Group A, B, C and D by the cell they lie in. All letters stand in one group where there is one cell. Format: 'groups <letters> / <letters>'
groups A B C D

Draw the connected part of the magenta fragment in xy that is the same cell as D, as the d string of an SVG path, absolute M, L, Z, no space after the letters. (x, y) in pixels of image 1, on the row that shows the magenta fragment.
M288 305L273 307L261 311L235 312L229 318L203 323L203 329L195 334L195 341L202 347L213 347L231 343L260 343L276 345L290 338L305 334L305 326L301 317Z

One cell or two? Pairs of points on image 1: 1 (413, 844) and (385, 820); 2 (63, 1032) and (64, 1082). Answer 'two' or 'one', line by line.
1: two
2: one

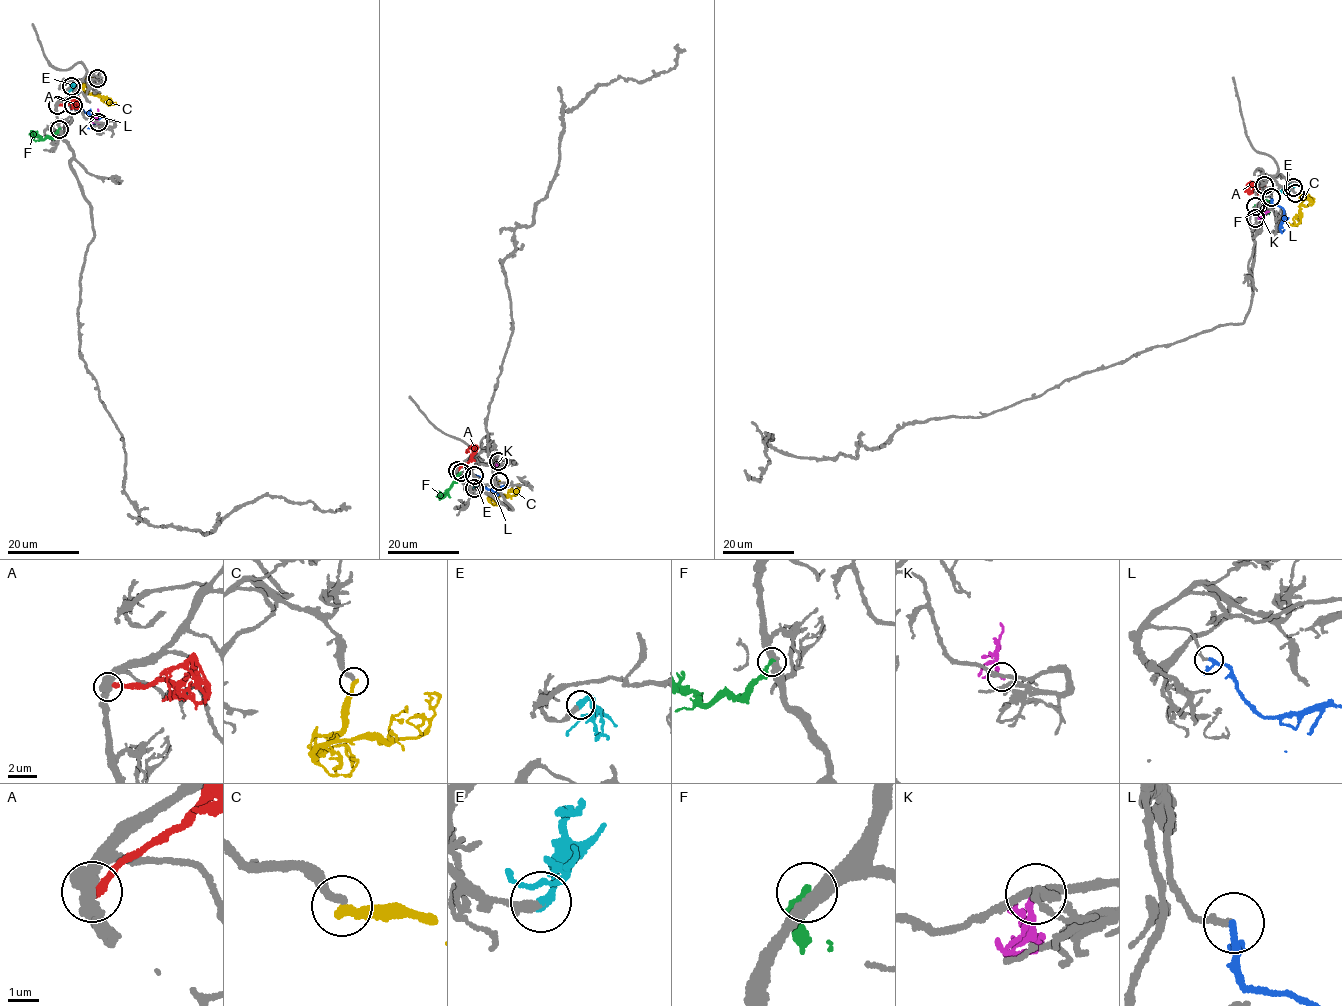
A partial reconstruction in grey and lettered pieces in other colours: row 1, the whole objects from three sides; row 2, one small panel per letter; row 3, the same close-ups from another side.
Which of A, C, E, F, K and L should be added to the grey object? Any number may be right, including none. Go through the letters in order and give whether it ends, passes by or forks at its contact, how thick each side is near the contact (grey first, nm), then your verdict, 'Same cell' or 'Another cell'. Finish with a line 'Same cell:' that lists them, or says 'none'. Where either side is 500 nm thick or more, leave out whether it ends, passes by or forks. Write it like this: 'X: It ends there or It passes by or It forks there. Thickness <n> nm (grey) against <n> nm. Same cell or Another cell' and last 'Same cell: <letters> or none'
A: Thickness 500 nm (grey) against 340 nm. Another cell
C: It ends there. Thickness 280 nm (grey) against 280 nm. Another cell
E: It ends there. Thickness 320 nm (grey) against 360 nm. Same cell
F: It ends there. Thickness 440 nm (grey) against 260 nm. Another cell
K: It passes by. Thickness 240 nm (grey) against 130 nm. Another cell
L: It passes by. Thickness 200 nm (grey) against 170 nm. Same cell
Same cell: E, L

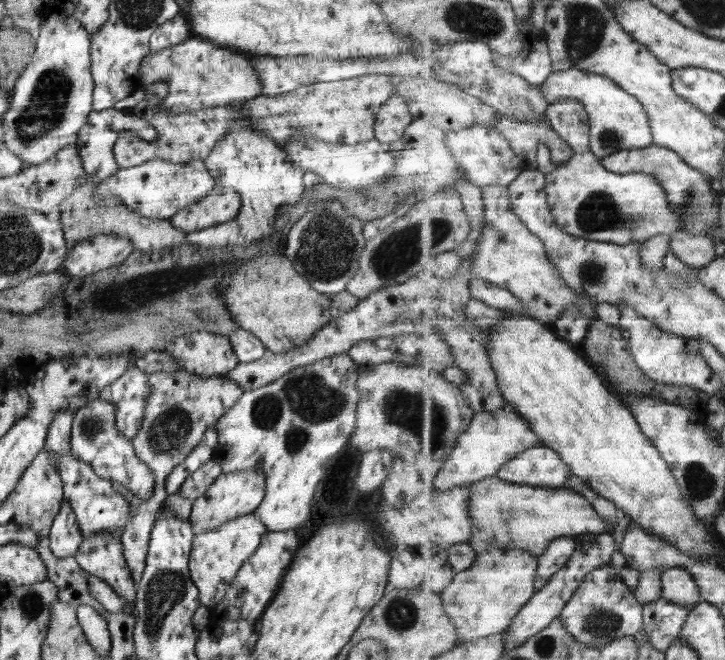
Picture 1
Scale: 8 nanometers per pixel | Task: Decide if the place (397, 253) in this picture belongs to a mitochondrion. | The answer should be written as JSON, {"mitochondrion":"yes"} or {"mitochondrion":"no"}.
{"mitochondrion":"yes"}

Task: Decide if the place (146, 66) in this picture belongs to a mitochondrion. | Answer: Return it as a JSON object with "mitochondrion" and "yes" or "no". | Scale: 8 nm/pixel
{"mitochondrion":"no"}

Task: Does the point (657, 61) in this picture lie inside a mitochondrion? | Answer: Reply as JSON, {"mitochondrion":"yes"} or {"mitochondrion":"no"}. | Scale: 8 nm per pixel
◆ ◆ ◆ ◆ ◆ ◆ ◆
=== What you have to do ===
Repeat the material exactly. Any picture in it should be dropped.

=== Final answer ===
Group A, B, C and D by the cell they lie in. All letters stand in one group where there is one cell. Format: 'groups <letters> / <letters>'
groups A B C D

Draw the connected part of the magenta fragment in xy that is the same cell as D, as the d string of an SVG path, absolute M, L, Z, no space after the letters. (x, y) in pixels of image 1, on the row that shows the magenta fragment.
M288 305L273 307L261 311L235 312L229 318L203 323L203 329L195 334L195 341L202 347L213 347L231 343L260 343L276 345L290 338L305 334L305 326L301 317Z

One cell or two? Pairs of points on image 1: 1 (413, 844) and (385, 820); 2 (63, 1032) and (64, 1082). Answer 'two' or 'one', line by line.
1: two
2: one

A partial reconstruction in grey and lettered pieces in other colours: row 1, the whole objects from three sides; row 2, one small panel per letter; row 3, the same close-ups from another side.
Which of A, C, E, F, K and L should be added to the grey object? Any number may be right, including none. Go through the letters in order and give whether it ends, passes by or forks at its contact, how thick each side is near the contact (grey first, nm), then your verdict, 'Same cell' or 'Another cell'. Finish with a line 'Same cell:' that lists them, or says 'none'. Where either side is 500 nm thick or more, leave out whether it ends, passes by or forks. Write it like this: 'X: It ends there or It passes by or It forks there. Thickness <n> nm (grey) against <n> nm. Same cell or Another cell' and last 'Same cell: <letters> or none'
A: Thickness 500 nm (grey) against 340 nm. Another cell
C: It ends there. Thickness 280 nm (grey) against 280 nm. Another cell
E: It ends there. Thickness 320 nm (grey) against 360 nm. Same cell
F: It ends there. Thickness 440 nm (grey) against 260 nm. Another cell
K: It passes by. Thickness 240 nm (grey) against 130 nm. Another cell
L: It passes by. Thickness 200 nm (grey) against 170 nm. Same cell
Same cell: E, L

Picture 1
Scale: 8 nanometers per pixel | Task: Decide if the place (397, 253) in this picture belongs to a mitochondrion. | The answer should be written as JSON, {"mitochondrion":"yes"} or {"mitochondrion":"no"}.
{"mitochondrion":"yes"}

Task: Decide if the place (146, 66) in this picture belongs to a mitochondrion. | Answer: Return it as a JSON object with "mitochondrion" and "yes" or "no". | Scale: 8 nm/pixel
{"mitochondrion":"no"}

Task: Does the point (657, 61) in this picture lie inside a mitochondrion? | Answer: Reply as JSON, {"mitochondrion":"yes"} or {"mitochondrion":"no"}. | Scale: 8 nm per pixel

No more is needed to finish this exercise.